◆ Extracted entries ◆
>>>>

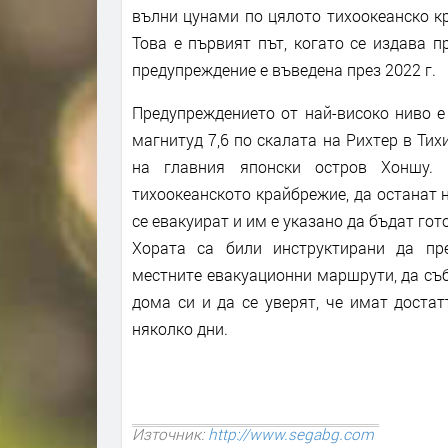
вълни цунами по цялото тихоокеанско к
Това е първият път, когато се издава п
предупреждение е въведена през 2022 г.
Предупреждението от най-високо ниво е
магнитуд 7,6 по скалата на Рихтер в Тих
на главния японски остров Хоншу. 
тихоокеанското крайбрежие, да останат 
се евакуират и им е указано да бъдат гот
Хората са били инструктирани да пре
местните евакуационни маршрути, да съб
дома си и да се уверят, че имат доста
няколко дни.
Източник:
http://www.segabg.com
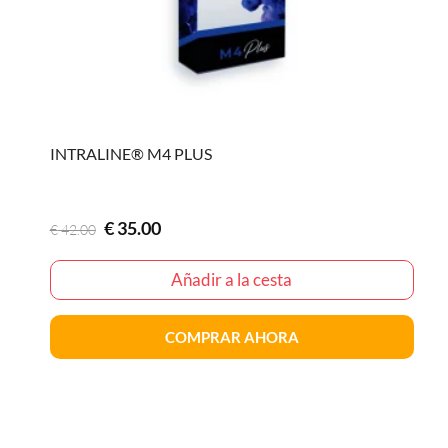
INTRALINE® M4 PLUS
El
El
€
35.00
€
42.00
precio
precio
original
actual
Añadir a la cesta
era:
es:
€42.00
€35.00
COMPRAR AHORA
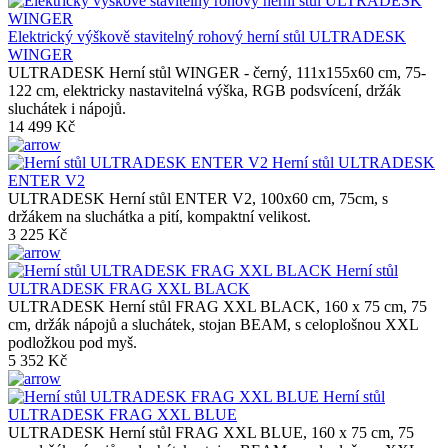
Elektrický výškově stavitelný rohový herní stůl ULTRADESK
WINGER
ULTRADESK Herní stůl WINGER - černý, 111x155x60 cm, 75-
122 cm, elektricky nastavitelná výška, RGB podsvícení, držák
sluchátek i nápojů.
14 499 Kč
Herní stůl ULTRADESK
ENTER V2
ULTRADESK Herní stůl ENTER V2, 100x60 cm, 75cm, s
držákem na sluchátka a pití, kompaktní velikost.
3 225 Kč
Herní stůl
ULTRADESK FRAG XXL BLACK
ULTRADESK Herní stůl FRAG XXL BLACK, 160 x 75 cm, 75
cm, držák nápojů a sluchátek, stojan BEAM, s celoplošnou XXL
podložkou pod myš.
5 352 Kč
Herní stůl
ULTRADESK FRAG XXL BLUE
ULTRADESK Herní stůl FRAG XXL BLUE, 160 x 75 cm, 75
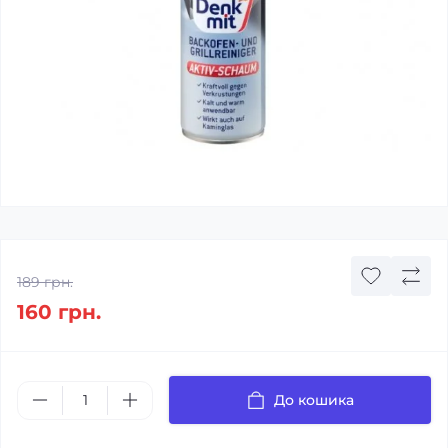
189 грн.
160 грн.
До кошика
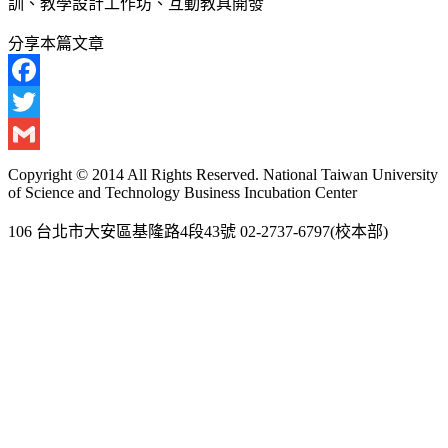
訓、教學設計工作坊、互動教具開發
分享本篇文章
Facebook
Twitter
Gmail
Copyright © 2014 All Rights Reserved. National Taiwan University
of Science and Technology Business Incubation Center
106 台北市大安區基隆路4段43號 02-2737-6797(校本部)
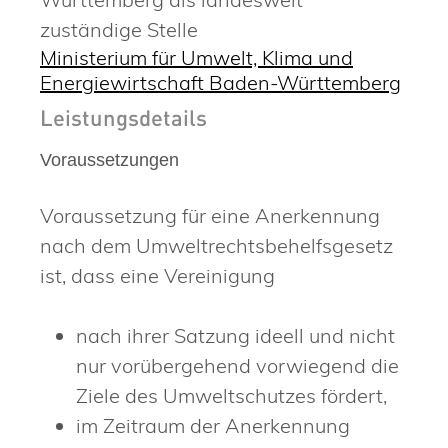
zuständige Stelle
Ministerium für Umwelt, Klima und
Energiewirtschaft Baden-Württemberg
Leistungsdetails
Voraussetzungen
Voraussetzung für eine Anerkennung
nach dem Umweltrechtsbehelfsgesetz
ist, dass eine Vereinigung
nach ihrer Satzung ideell und nicht
nur vorübergehend vorwiegend die
Ziele des Umweltschutzes fördert,
im Zeitraum der Anerkennung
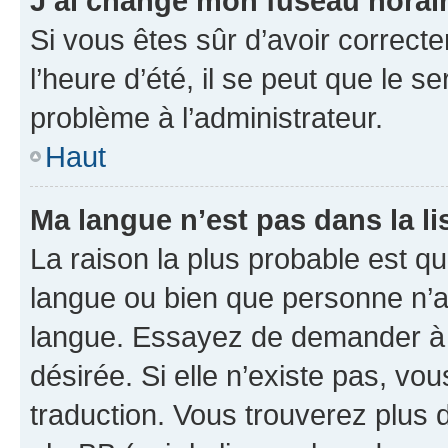
J’ai changé mon fuseau horaire
Si vous êtes sûr d’avoir correct
l’heure d’été, il se peut que le s
problème à l’administrateur.
Haut
Ma langue n’est pas dans la lis
La raison la plus probable est que
langue ou bien que personne n’a
langue. Essayez de demander à l’
désirée. Si elle n’existe pas, vou
traduction. Vous trouverez plus d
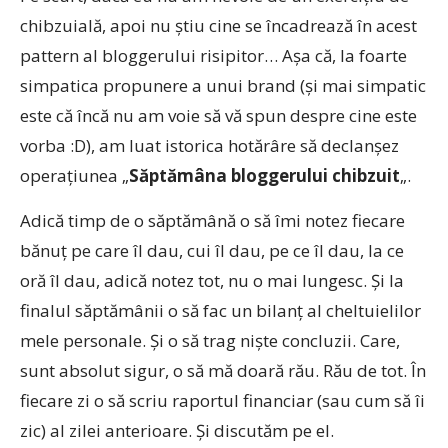
chibzuială, apoi nu ştiu cine se încadrează în acest
pattern al bloggerului risipitor… Aşa că, la foarte
simpatica propunere a unui brand (şi mai simpatic
este că încă nu am voie să vă spun despre cine este
vorba :D), am luat istorica hotărâre să declanşez
operaţiunea „
Săptămâna bloggerului chibzuit
„.
Adică timp de o săptămână o să îmi notez fiecare
bănuţ pe care îl dau, cui îl dau, pe ce îl dau, la ce
oră îl dau, adică notez tot, nu o mai lungesc. Şi la
finalul săptămânii o să fac un bilanţ al cheltuielilor
mele personale. Şi o să trag nişte concluzii. Care,
sunt absolut sigur, o să mă doară rău. Rău de tot. În
fiecare zi o să scriu raportul financiar (sau cum să îi
zic) al zilei anterioare. Şi discutăm pe el.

<<<<

◆ Your task ◆
Copy the text of every item above, line for line and without any changes, and leave the pictures out of your answer.

◆ Output ◆
вълни цунами по цялото тихоокеанско к
Това е първият път, когато се издава п
предупреждение е въведена през 2022 г.
Предупреждението от най-високо ниво е
магнитуд 7,6 по скалата на Рихтер в Тих
на главния японски остров Хоншу. 
тихоокеанското крайбрежие, да останат 
се евакуират и им е указано да бъдат гот
Хората са били инструктирани да пре
местните евакуационни маршрути, да съб
дома си и да се уверят, че имат доста
няколко дни.
Източник:
http://www.segabg.com
INTRALINE® M4 PLUS
El
El
€
35.00
€
42.00
precio
precio
original
actual
Añadir a la cesta
era:
es:
€42.00
€35.00
COMPRAR AHORA
Elektrický výškově stavitelný rohový herní stůl ULTRADESK
WINGER
ULTRADESK Herní stůl WINGER - černý, 111x155x60 cm, 75-
122 cm, elektricky nastavitelná výška, RGB podsvícení, držák
sluchátek i nápojů.
14 499 Kč
Herní stůl ULTRADESK
ENTER V2
ULTRADESK Herní stůl ENTER V2, 100x60 cm, 75cm, s
držákem na sluchátka a pití, kompaktní velikost.
3 225 Kč
Herní stůl
ULTRADESK FRAG XXL BLACK
ULTRADESK Herní stůl FRAG XXL BLACK, 160 x 75 cm, 75
cm, držák nápojů a sluchátek, stojan BEAM, s celoplošnou XXL
podložkou pod myš.
5 352 Kč
Herní stůl
ULTRADESK FRAG XXL BLUE
ULTRADESK Herní stůl FRAG XXL BLUE, 160 x 75 cm, 75
189 грн.
160 грн.
До кошика
訓、教學設計工作坊、互動教具開發
分享本篇文章
Facebook
Twitter
Gmail
Copyright © 2014 All Rights Reserved. National Taiwan University
of Science and Technology Business Incubation Center
106 台北市大安區基隆路4段43號 02-2737-6797(校本部)
zuständige Stelle
Ministerium für Umwelt, Klima und
Energiewirtschaft Baden-Württemberg
Leistungsdetails
Voraussetzungen
Voraussetzung für eine Anerkennung
nach dem Umweltrechtsbehelfsgesetz
ist, dass eine Vereinigung
nach ihrer Satzung ideell und nicht
nur vorübergehend vorwiegend die
Ziele des Umweltschutzes fördert,
im Zeitraum der Anerkennung
J’ai changé mon fuseau horaire
Si vous êtes sûr d’avoir correct
l’heure d’été, il se peut que le s
problème à l’administrateur.
Haut
Ma langue n’est pas dans la lis
La raison la plus probable est que
langue ou bien que personne n’a
langue. Essayez de demander à l’
désirée. Si elle n’existe pas, vou
traduction. Vous trouverez plus d
chibzuială, apoi nu ştiu cine se încadrează în acest
pattern al bloggerului risipitor… Aşa că, la foarte
simpatica propunere a unui brand (şi mai simpatic
este că încă nu am voie să vă spun despre cine este
vorba :D), am luat istorica hotărâre să declanşez
operaţiunea „
Săptămâna bloggerului chibzuit
„.
Adică timp de o săptămână o să îmi notez fiecare
bănuţ pe care îl dau, cui îl dau, pe ce îl dau, la ce
oră îl dau, adică notez tot, nu o mai lungesc. Şi la
finalul săptămânii o să fac un bilanţ al cheltuielilor
mele personale. Şi o să trag nişte concluzii. Care,
sunt absolut sigur, o să mă doară rău. Rău de tot. În
fiecare zi o să scriu raportul financiar (sau cum să îi
zic) al zilei anterioare. Şi discutăm pe el.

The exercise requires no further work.